The SmolLM 2 launch positioned the family against three lines of small models released around the same time: Meta's Llama 3.2 small variants, Alibaba's Qwen 2.5 small variants, and Microsoft's Phi-3 mini family. The comparisons below are from the SmolLM 2 model cards and the team's announcement post, which are the only first-party sources for these numbers; independent reviewers have reproduced parts of the comparison but not all of it.
| Model | Parameters | Pretraining tokens | License | IFEval reported by maker |
|---|---|---|---|---|
| SmolLM2-1.7B-Instruct | 1.7B | 11T | Apache 2.0 | 56.7 |
| Llama 3.2 1B Instruct | 1.24B | 9T (Llama 3.2 family) | Llama 3.2 community license | reported by Meta |
| Qwen 2.5 1.5B Instruct | 1.54B | ~18T (Qwen 2.5 family) | Apache 2.0 | reported by Alibaba |
| Phi-3 mini (3.8B) | 3.8B | 3.3T | MIT | reported by Microsoft |
The SmolLM 2 team's claim, repeated in the technical report and the announcement blog, is that SmolLM2-1.7B-Instruct outperforms Llama 3.2 1B and Qwen 2.5 1.5B on their reported instruction-following and reasoning benchmarks. Phi-3 mini is not a direct comparison because it has more than twice the parameter count of SmolLM2-1.7B; the team includes it for context rather than as a head-to-head.
It is worth flagging that benchmark rankings between these models shift substantially depending on which evaluation harness, prompt template, and decoding settings are used. Independent leaderboards have given different orderings, and several reviewers have argued that the practical differences between SmolLM 2, Llama 3.2, and Qwen 2.5 at the sub-2B scale are small. Where SmolLM 2 has stood out most clearly in third-party tests is on the smaller end (135M and 360M), where it has fewer well-resourced competitors.
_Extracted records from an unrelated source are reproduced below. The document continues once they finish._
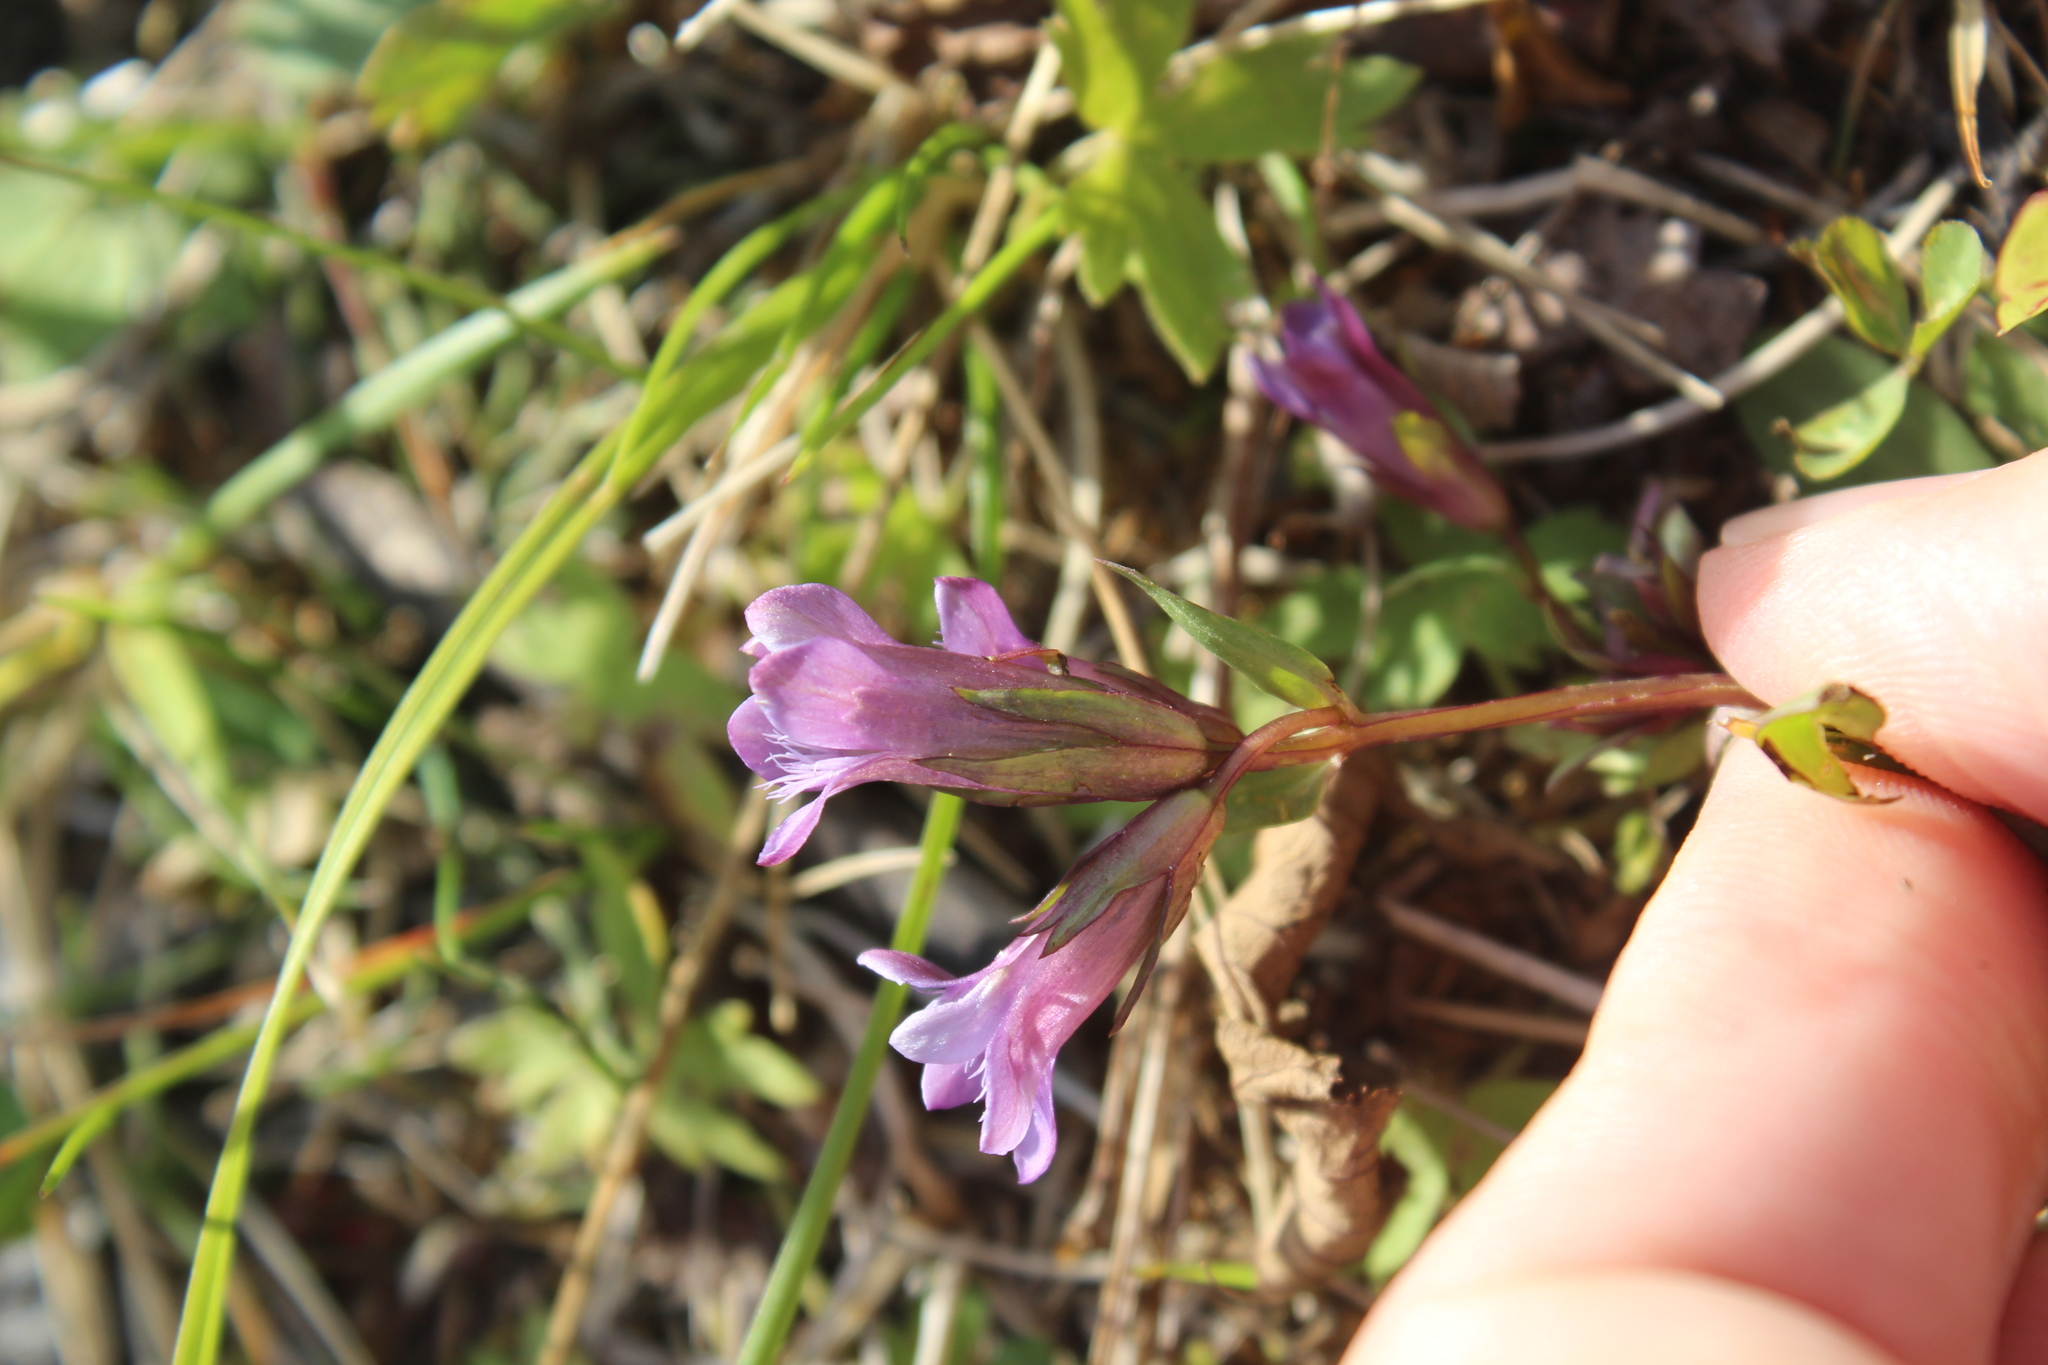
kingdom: Plantae
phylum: Tracheophyta
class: Magnoliopsida
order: Gentianales
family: Gentianaceae
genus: Gentianella
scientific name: Gentianella amarella
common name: Autumn gentian
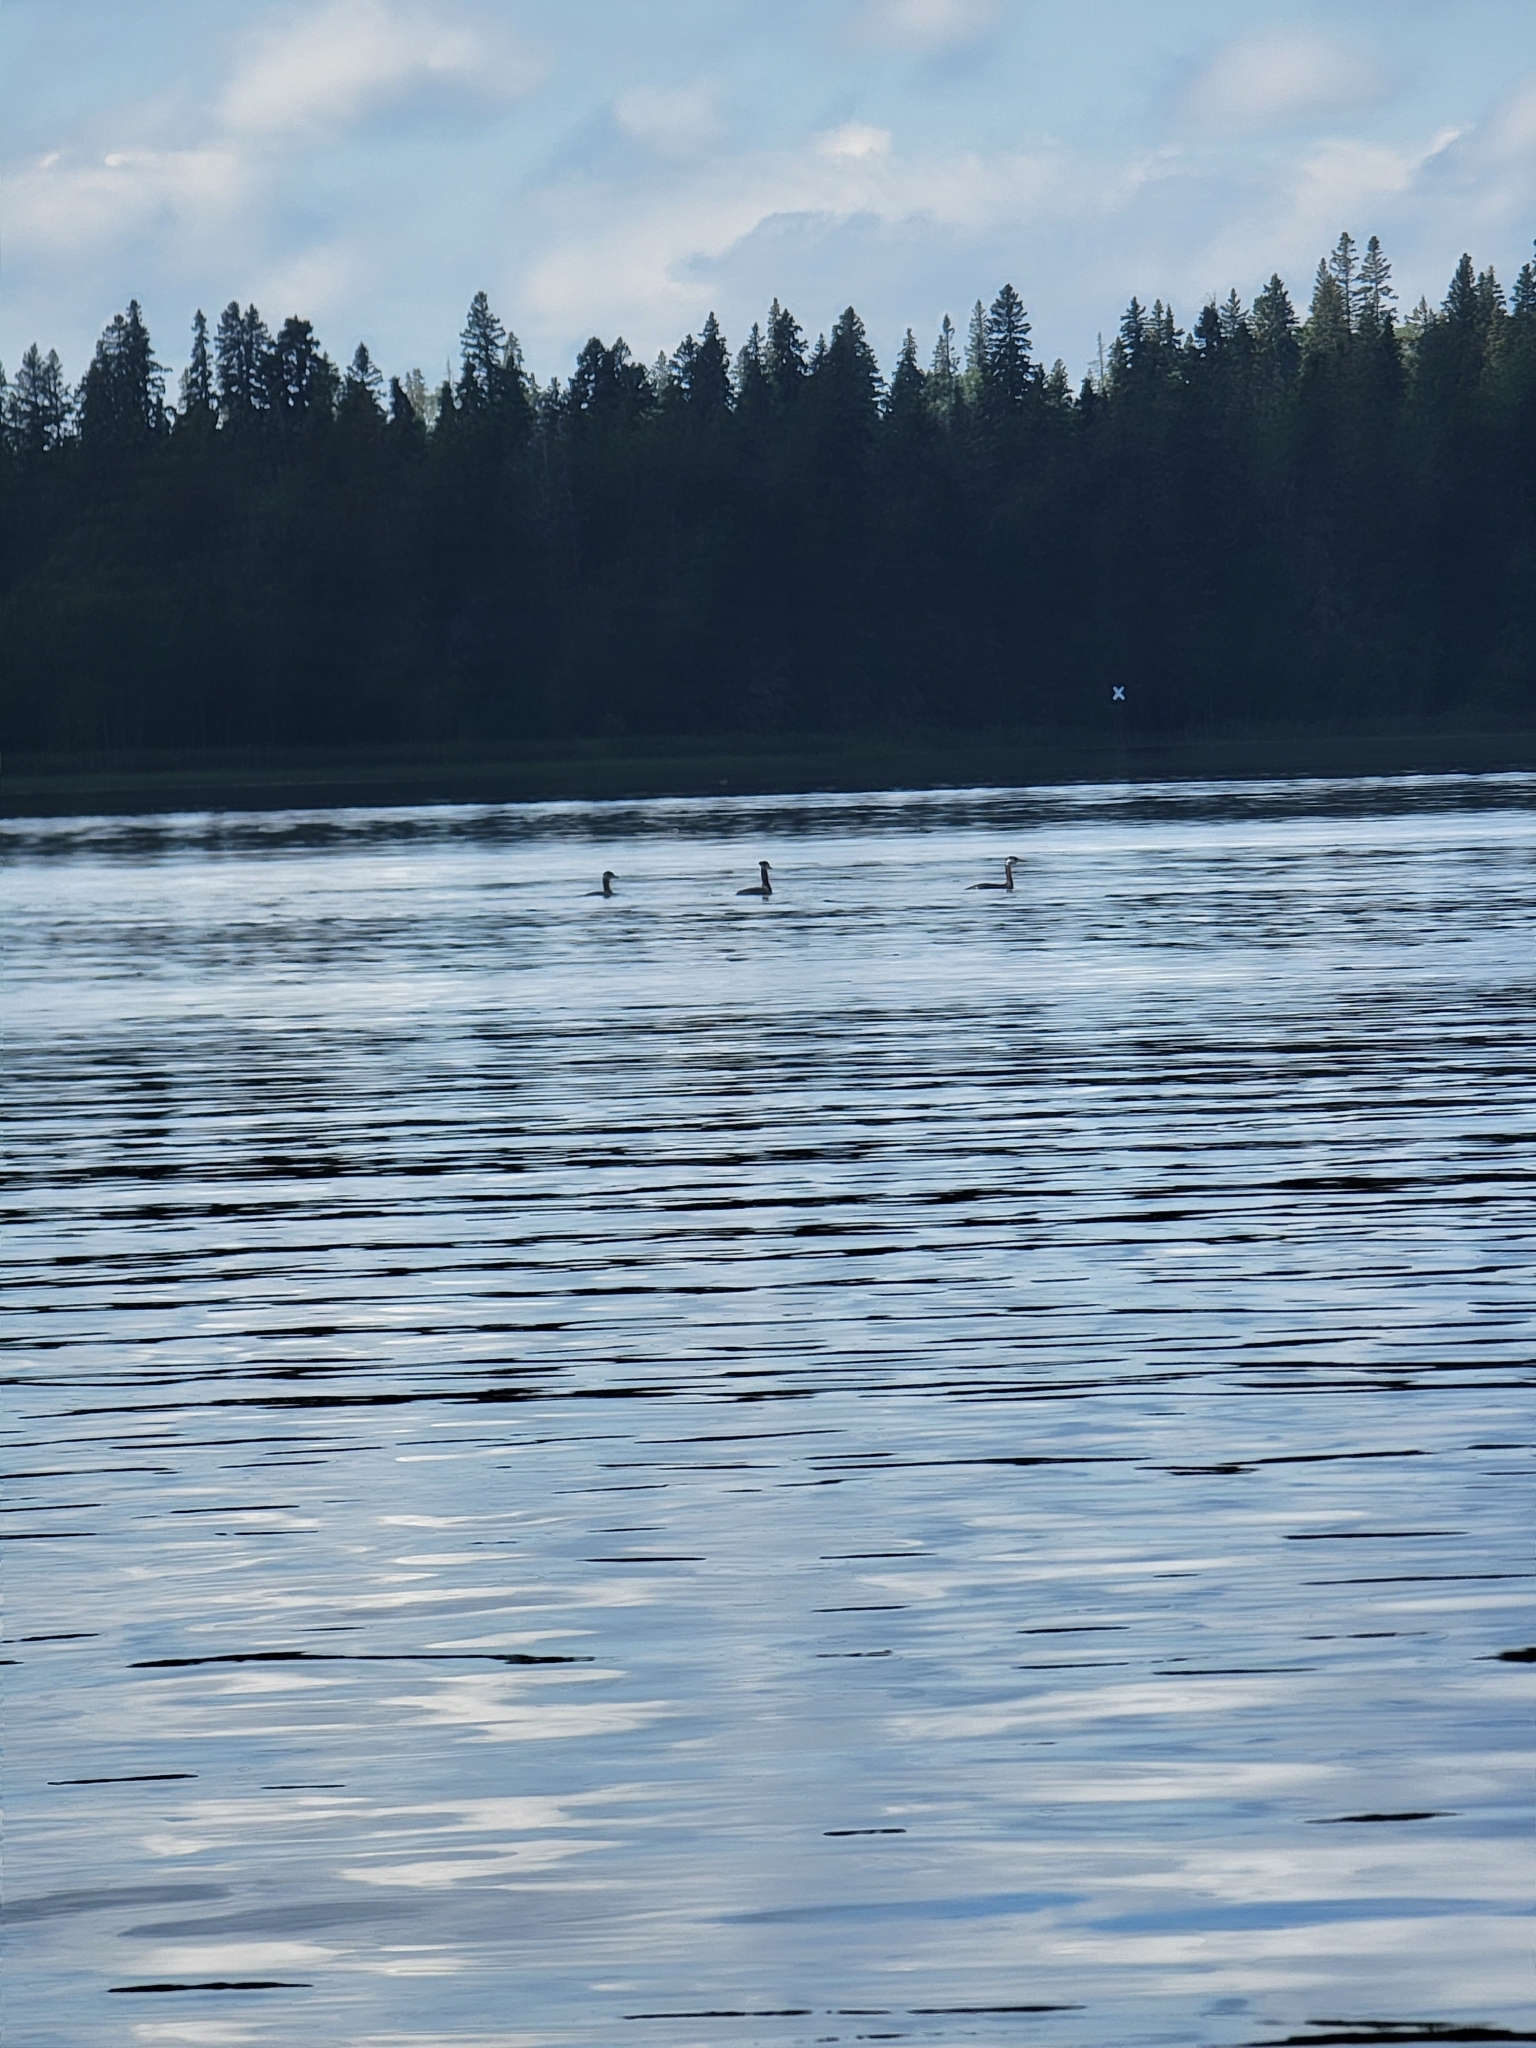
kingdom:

Reception of SmolLM 2 was broadly positive in the open-source AI community. Simon Willison covered the release the same day, called his first impressions "really positive," and emphasized that the 135M model is small enough to run effectively on a phone. VentureBeat, MarkTechPost, and a number of other outlets framed the release as a notable step in the on-device LLM trend, noting that the 1.7B variant runs comfortably on consumer laptops without GPU acceleration.
The research reception, once the technical report appeared in February 2025, focused on the data-centric methodology. The paper became a frequent reference for follow-up work on small-model training recipes, and the SmolTalk, FineMath, and Stack-Edu datasets have been reused in other small-model projects. The combined download counts for the SmolLM 2 checkpoints on the Hugging Face Hub run into the millions per month, and the model has spawned hundreds of community fine-tunes, quantizations, and adapter releases.
Criticism has been mostly about scope rather than execution. The models are primarily English, do not have native multimodal capability, and have a relatively short 8k context window compared to larger contemporaries. The Hugging Face team has acknowledged each of these limits in the model cards and has positioned multilingual coverage, longer context, and multimodal extensions as work for follow-up releases, including the later SmolLM 3 line.